Сначала сформулируйте ответ как на собеседовании, затем откройте разбор и оцените себя.

Загрузка

Короткий ответ

Yes. Accuracy only checks the thresholded class, while BCE also penalizes confidence. A few confidently wrong examples can increase loss while more examples cross the threshold correctly.

Полный разбор

This can happen because accuracy and BCE measure different things. Accuracy is threshold-based: after choosing a threshold such as 0.5, it only counts whether each prediction is on the correct side. BCE uses the predicted probability, so confidence matters.

Suppose more validation examples move from 0.49 to 0.51 for the correct class. Accuracy improves. At the same time, a small number of mislabeled, shifted or hard examples can receive very confident wrong probabilities, such as 0.999 for the wrong class. BCE on those examples can grow sharply and dominate the average loss.
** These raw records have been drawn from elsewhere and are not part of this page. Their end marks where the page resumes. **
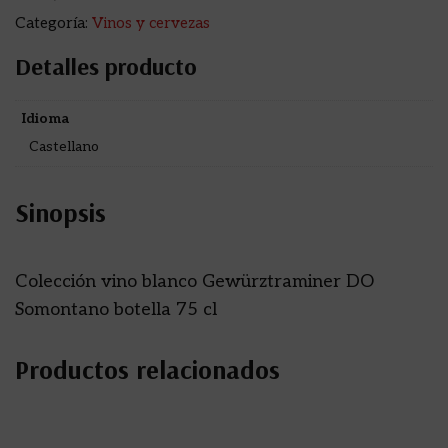
Categoría:
Vinos y cervezas
Detalles producto
Idioma
Castellano
Sinopsis
Colección vino blanco Gewürztraminer DO
Somontano botella 75 cl
Productos relacionados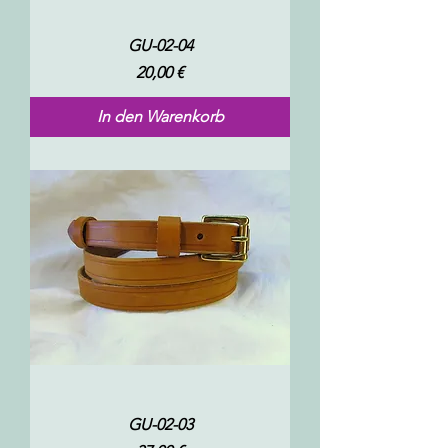
GU-02-04
Preis
20,00 €
In den Warenkorb
GU-02-03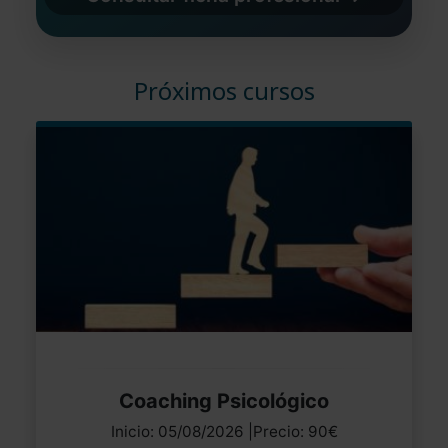
Próximos cursos
Coaching Psicológico
Inicio: 05/08/2026 |Precio: 90€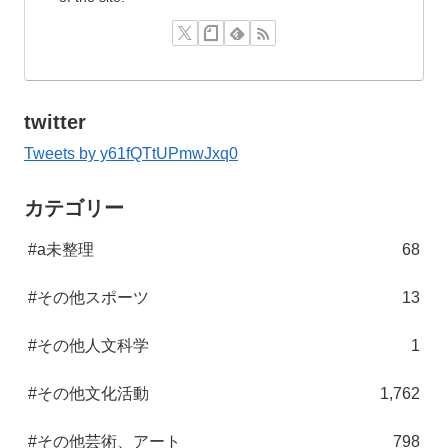
twitter
Tweets by y61fQTtUPmwJxq0
カテゴリー
#a未整理
68
#その他スポーツ
13
#その他人文科学
1
#その他文化活動
1,762
#その他芸術、アート
798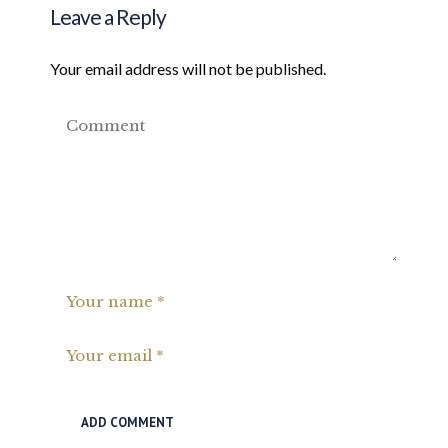
Leave a Reply
Your email address will not be published.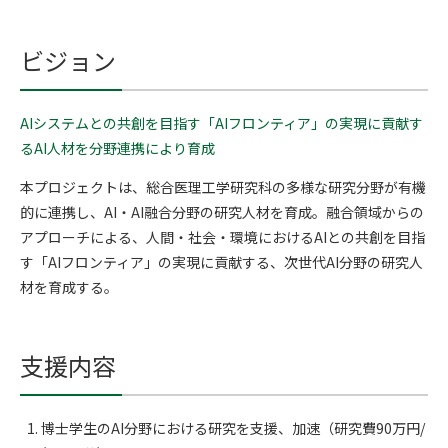
ビジョン
AIシステムとの共創を目指す「AIフロンティア」の実現に貢献す
るAI人材を分野連携により育成
本プロジェクトは、総合医理工学研究科の多様な研究分野が有機
的に連携し、AI・AI融合分野の研究人材を育成。融合領域からの
アプローチによる、人間・社会・環境におけるAIとの共創を目指
す「AIフロンティア」の実現に貢献する、次世代AI分野の研究人
材を育成する。
支援内容
博士学生のAI分野における研究を支援、加速（研究費90万円/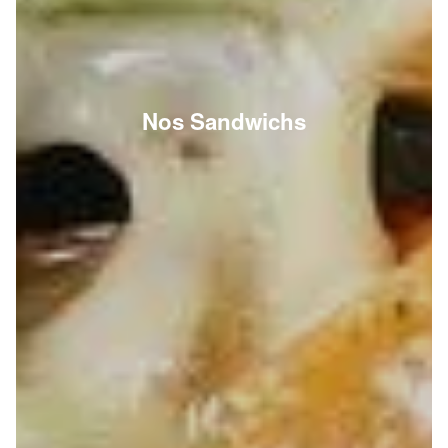
Nos Sandwichs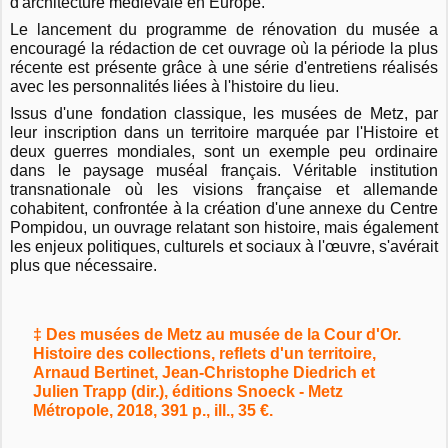
d'architecture médiévale en Europe.
Le lancement du programme de rénovation du musée a
encouragé la rédaction de cet ouvrage où la période la plus
récente est présente grâce à une série d'entretiens réalisés
avec les personnalités liées à l'histoire du lieu.
Issus d'une fondation classique, les musées de Metz, par
leur inscription dans un territoire marquée par l'Histoire et
deux guerres mondiales, sont un exemple peu ordinaire
dans le paysage muséal français. Véritable institution
transnationale où les visions française et allemande
cohabitent, confrontée à la création d'une annexe du Centre
Pompidou, un ouvrage relatant son histoire, mais également
les enjeux politiques, culturels et sociaux à l'œuvre, s'avérait
plus que nécessaire.
‡ Des musées de Metz au musée de la Cour d'Or.
Histoire des collections, reflets d'un territoire,
Arnaud Bertinet, Jean-Christophe Diedrich et
Julien Trapp (dir.), éditions Snoeck - Metz
Métropole, 2018, 391 p., ill., 35 €.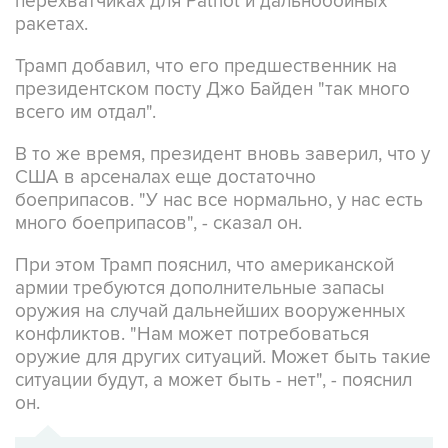
перехватчиках для Patriot и дальнобойных
ракетах.
Трамп добавил, что его предшественник на
президентском посту Джо Байден "так много
всего им отдал".
В то же время, президент вновь заверил, что у
США в арсеналах еще достаточно
боеприпасов. "У нас все нормально, у нас есть
много боеприпасов", - сказал он.
При этом Трамп пояснил, что американской
армии требуются дополнительные запасы
оружия на случай дальнейших вооруженных
конфликтов. "Нам может потребоваться
оружие для других ситуаций. Может быть такие
ситуации будут, а может быть - нет", - пояснил
он.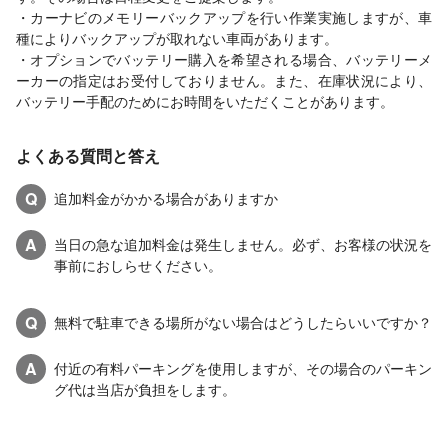
・カーナビのメモリーバックアップを行い作業実施しますが、車
種によりバックアップが取れない車両があります。
・オプションでバッテリー購入を希望される場合、バッテリーメ
ーカーの指定はお受付しておりません。また、在庫状況により、
バッテリー手配のためにお時間をいただくことがあります。
よくある質問と答え
Q
追加料金がかかる場合がありますか
A
当日の急な追加料金は発生しません。必ず、お客様の状況を
事前におしらせください。
Q
無料で駐車できる場所がない場合はどうしたらいいですか？
A
付近の有料パーキングを使用しますが、その場合のパーキン
グ代は当店が負担をします。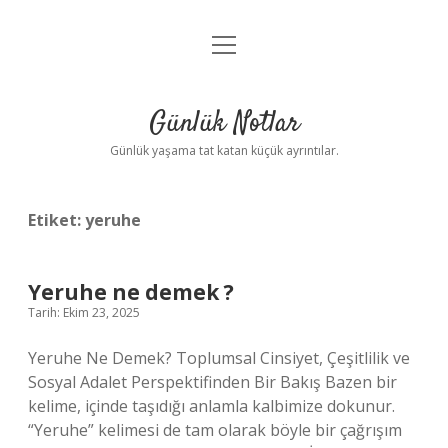
menüyü
Anasayfa
aç
Gizlilik Politikası
Günlük Notlar
Yasal Uyarı
Günlük yaşama tat katan küçük ayrıntılar.
Hakkımızda
Etiket:
yeruhe
Yeruhe ne demek ?
Tarih: Ekim 23, 2025
Yeruhe Ne Demek? Toplumsal Cinsiyet, Çeşitlilik ve
Sosyal Adalet Perspektifinden Bir Bakış Bazen bir
kelime, içinde taşıdığı anlamla kalbimize dokunur.
“Yeruhe” kelimesi de tam olarak böyle bir çağrışım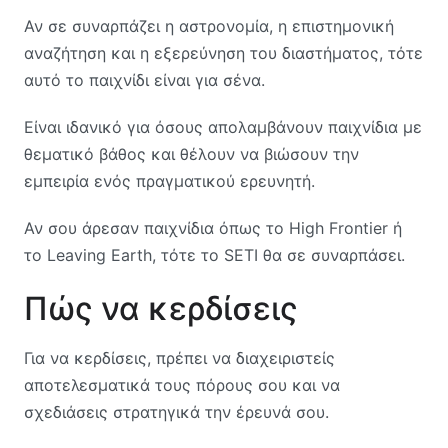
Αν σε συναρπάζει η αστρονομία, η επιστημονική
αναζήτηση και η εξερεύνηση του διαστήματος, τότε
αυτό το παιχνίδι είναι για σένα.
Είναι ιδανικό για όσους απολαμβάνουν παιχνίδια με
θεματικό βάθος και θέλουν να βιώσουν την
εμπειρία ενός πραγματικού ερευνητή.
Αν σου άρεσαν παιχνίδια όπως το High Frontier ή
το Leaving Earth, τότε το SETI θα σε συναρπάσει.
Πώς να κερδίσεις
Για να κερδίσεις, πρέπει να διαχειριστείς
αποτελεσματικά τους πόρους σου και να
σχεδιάσεις στρατηγικά την έρευνά σου.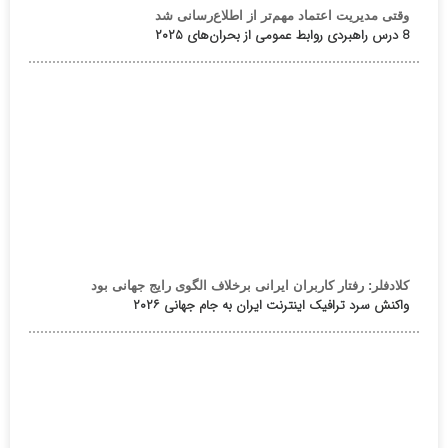
وقتی مدیریت اعتماد مهم‌تر از اطلاع‌رسانی شد
8 درس راهبردی روابط عمومی از بحران‌های ۲۰۲۵
کلادفلر: رفتار کاربران ایرانی برخلاف الگوی رایج جهانی بود
واکنش سرد ترافیک اینترنت ایران به جام جهانی ۲۰۲۶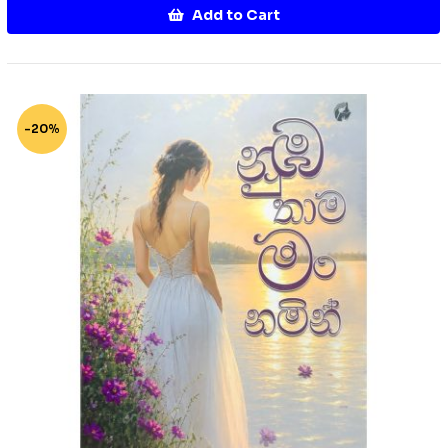
Add to Cart
-20%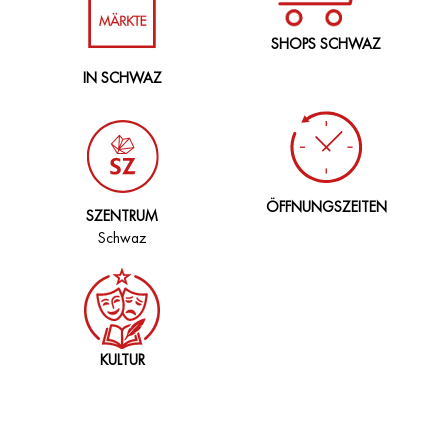
SHOPS SCHWAZ
IN SCHWAZ
ÖFFNUNGSZEITEN
SZENTRUM
Schwaz
KULTUR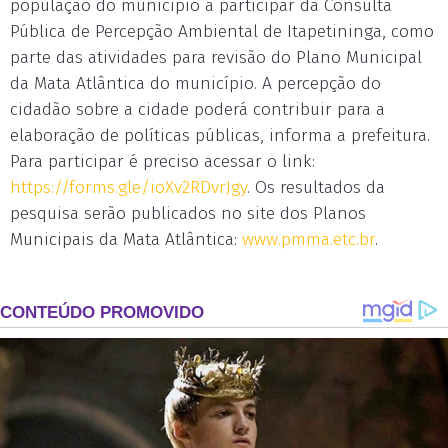
população do município a participar da Consulta
Pública de Percepção Ambiental de Itapetininga, como
parte das atividades para revisão do Plano Municipal
da Mata Atlântica do município. A percepção do
cidadão sobre a cidade poderá contribuir para a
elaboração de políticas públicas, informa a prefeitura.
Para participar é preciso acessar o link:
https://forms.gle/ioXv2RDvrJgy
. Os resultados da
pesquisa serão publicados no site dos Planos
Municipais da Mata Atlântica:
www.pmma.etc.br
.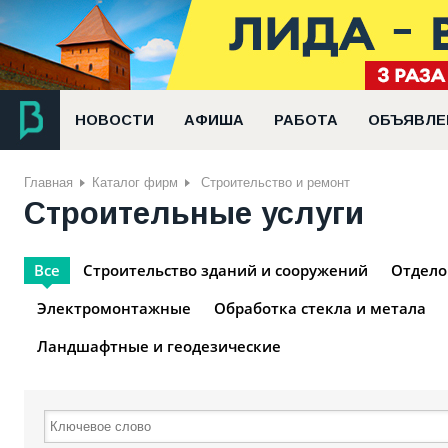
НОВОСТИ
АФИША
РАБОТА
ОБЪЯВЛЕ
Главная
Каталог фирм
Строительство и ремонт
Строительные услуги
Все
Строительство зданий и сооружений
Отдел
Электромонтажные
Обработка стекла и метала
Ландшафтные и геодезические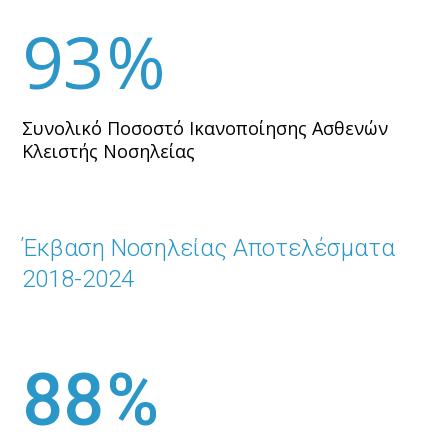
93
Συνολικό Ποσοστό Ικανοποίησης Ασθενών
Κλειστής Νοσηλείας
Έκβαση Νοσηλείας Αποτελέσματα
2018-2024
88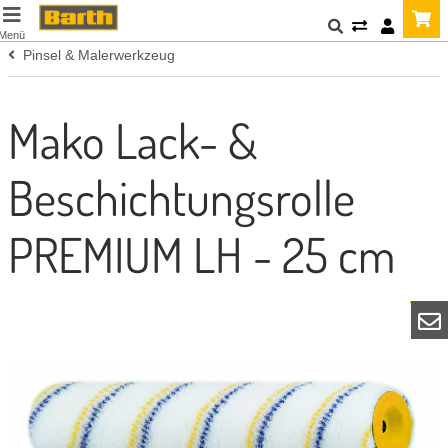
Menü
Pinsel & Malerwerkzeug
Mako Lack- &
Beschichtungsrolle
PREMIUM LH - 25 cm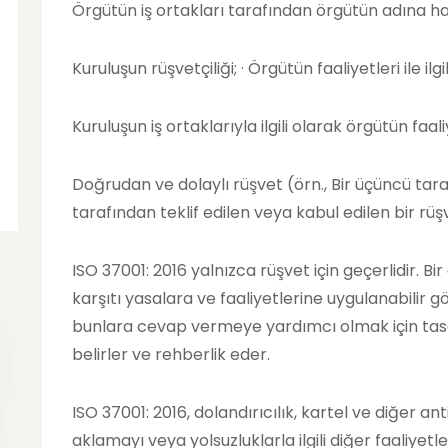
Örgütün iş ortakları tarafından örgütün adına h
Kuruluşun rüşvetçiliği; · Örgütün faaliyetleri ile i
Kuruluşun iş ortaklarıyla ilgili olarak örgütün faaliye
Doğrudan ve dolaylı rüşvet (örn., Bir üçüncü tara
tarafından teklif edilen veya kabul edilen bir rüş
ISO 37001: 2016 yalnızca rüşvet için geçerlidir. B
karşıtı yasalara ve faaliyetlerine uygulanabilir 
bunlara cevap vermeye yardımcı olmak için tasar
belirler ve rehberlik eder.
ISO 37001: 2016, dolandırıcılık, kartel ve diğer an
aklamayı veya yolsuzluklarla ilgili diğer faaliyetle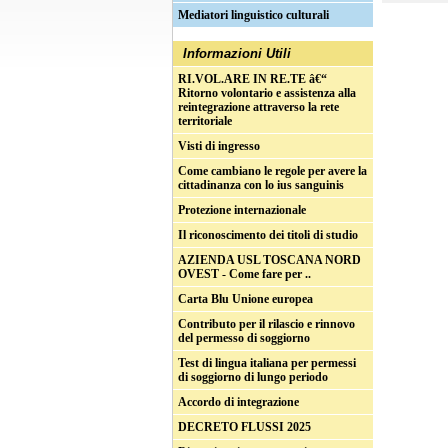
Mediatori linguistico culturali
Informazioni Utili
RI.VOL.ARE IN RE.TE â€“
Ritorno volontario e assistenza alla
reintegrazione attraverso la rete
territoriale
Visti di ingresso
Come cambiano le regole per avere la
cittadinanza con lo ius sanguinis
Protezione internazionale
Il riconoscimento dei titoli di studio
AZIENDA USL TOSCANA NORD
OVEST - Come fare per ..
Carta Blu Unione europea
Contributo per il rilascio e rinnovo
del permesso di soggiorno
Test di lingua italiana per permessi
di soggiorno di lungo periodo
Accordo di integrazione
DECRETO FLUSSI 2025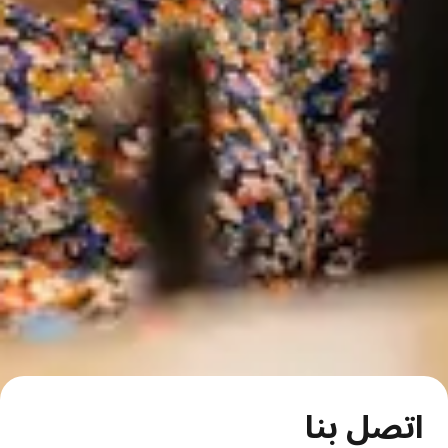
اتصل بنا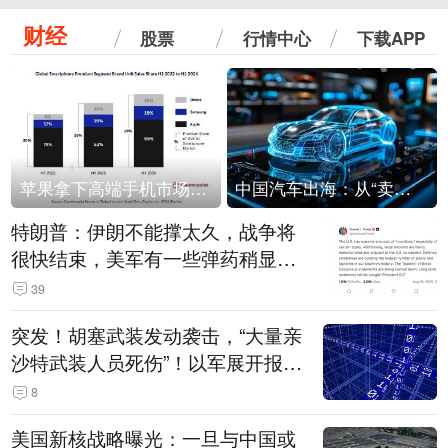
财经
股票
行情中心
下载APP
苹果拿下高端手机市场65%的份额：iPhone 17系列功不可没
中国汽车出海：从“卖出去”到“走进去”
特朗普：伊朗不能撑太久，战争将
很快结束，美军有一些弹药稍显紧
张！伊朗公布拟议的海峡管理文本
39
突发！胡塞武装发动袭击，“大量亲
沙特武装人员死伤”！以军展开报复
性空袭
8
美国新核战略曝光：一旦与中国或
Plausible causes include label noise, validation/train domain shift, overconfident miscalibration, or a distribution slice where the model becomes confidently wrong. A strong answer proposes inspecting the confusion matrix, per-slice loss, calibration curves and mislabeled examples.

Теория

Classification metrics can move in different directions when one metric thresholds scores and another uses probability magnitude.

Типичные ошибки

  • Assume validation loss and accuracy must always be monotonic together.
  • Ignore confidence and calibration.
  • Look only at the aggregate metric instead of per-slice failures.

Как отвечать на собеседовании

  • Build a tiny counterexample with one confidently wrong sample.
  • Name both label noise and domain shift as practical explanations.